▸ **WORK TO BE COMPLETED**:
Copy the data as given. No line may be skipped.

+ + + + + + +

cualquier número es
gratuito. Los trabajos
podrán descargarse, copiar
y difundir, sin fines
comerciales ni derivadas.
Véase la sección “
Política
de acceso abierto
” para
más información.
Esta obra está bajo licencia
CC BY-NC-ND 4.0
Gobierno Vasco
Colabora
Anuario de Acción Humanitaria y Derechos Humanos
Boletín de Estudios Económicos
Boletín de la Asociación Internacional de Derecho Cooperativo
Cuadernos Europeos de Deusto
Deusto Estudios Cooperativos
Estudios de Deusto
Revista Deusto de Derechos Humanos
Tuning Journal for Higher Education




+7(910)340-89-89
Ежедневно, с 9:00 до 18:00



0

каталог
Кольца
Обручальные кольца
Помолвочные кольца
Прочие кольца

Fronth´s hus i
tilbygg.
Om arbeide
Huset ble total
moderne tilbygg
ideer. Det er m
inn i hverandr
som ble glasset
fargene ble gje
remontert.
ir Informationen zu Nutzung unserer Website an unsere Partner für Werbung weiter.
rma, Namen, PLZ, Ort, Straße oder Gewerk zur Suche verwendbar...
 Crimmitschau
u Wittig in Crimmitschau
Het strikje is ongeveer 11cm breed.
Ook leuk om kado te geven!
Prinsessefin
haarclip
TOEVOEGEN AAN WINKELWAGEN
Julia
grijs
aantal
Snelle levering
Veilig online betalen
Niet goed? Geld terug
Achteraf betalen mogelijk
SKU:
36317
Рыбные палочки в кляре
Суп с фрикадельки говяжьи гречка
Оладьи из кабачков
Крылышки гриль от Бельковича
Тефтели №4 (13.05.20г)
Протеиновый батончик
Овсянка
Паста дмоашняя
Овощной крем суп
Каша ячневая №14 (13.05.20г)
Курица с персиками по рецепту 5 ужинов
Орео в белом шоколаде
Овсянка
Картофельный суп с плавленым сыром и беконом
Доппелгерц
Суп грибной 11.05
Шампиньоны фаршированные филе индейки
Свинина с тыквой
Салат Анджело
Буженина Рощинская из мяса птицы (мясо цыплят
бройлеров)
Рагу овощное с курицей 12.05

+ + + + + + +

▸ **ANSWER TO THE PROBLEM**:
cualquier número es
gratuito. Los trabajos
podrán descargarse, copiar
y difundir, sin fines
comerciales ni derivadas.
Véase la sección “
Política
de acceso abierto
” para
más información.
Esta obra está bajo licencia
CC BY-NC-ND 4.0
Gobierno Vasco
Colabora
Anuario de Acción Humanitaria y Derechos Humanos
Boletín de Estudios Económicos
Boletín de la Asociación Internacional de Derecho Cooperativo
Cuadernos Europeos de Deusto
Deusto Estudios Cooperativos
Estudios de Deusto
Revista Deusto de Derechos Humanos
Tuning Journal for Higher Education




+7(910)340-89-89
Ежедневно, с 9:00 до 18:00



0

каталог
Кольца
Обручальные кольца
Помолвочные кольца
Прочие кольца

Fronth´s hus i
tilbygg.
Om arbeide
Huset ble total
moderne tilbygg
ideer. Det er m
inn i hverandr
som ble glasset
fargene ble gje
remontert.
ir Informationen zu Nutzung unserer Website an unsere Partner für Werbung weiter.
rma, Namen, PLZ, Ort, Straße oder Gewerk zur Suche verwendbar...
 Crimmitschau
u Wittig in Crimmitschau
Het strikje is ongeveer 11cm breed.
Ook leuk om kado te geven!
Prinsessefin
haarclip
TOEVOEGEN AAN WINKELWAGEN
Julia
grijs
aantal
Snelle levering
Veilig online betalen
Niet goed? Geld terug
Achteraf betalen mogelijk
SKU:
36317
Рыбные палочки в кляре
Суп с фрикадельки говяжьи гречка
Оладьи из кабачков
Крылышки гриль от Бельковича
Тефтели №4 (13.05.20г)
Протеиновый батончик
Овсянка
Паста дмоашняя
Овощной крем суп
Каша ячневая №14 (13.05.20г)
Курица с персиками по рецепту 5 ужинов
Орео в белом шоколаде
Овсянка
Картофельный суп с плавленым сыром и беконом
Доппелгерц
Суп грибной 11.05
Шампиньоны фаршированные филе индейки
Свинина с тыквой
Салат Анджело
Буженина Рощинская из мяса птицы (мясо цыплят
бройлеров)
Рагу овощное с курицей 12.05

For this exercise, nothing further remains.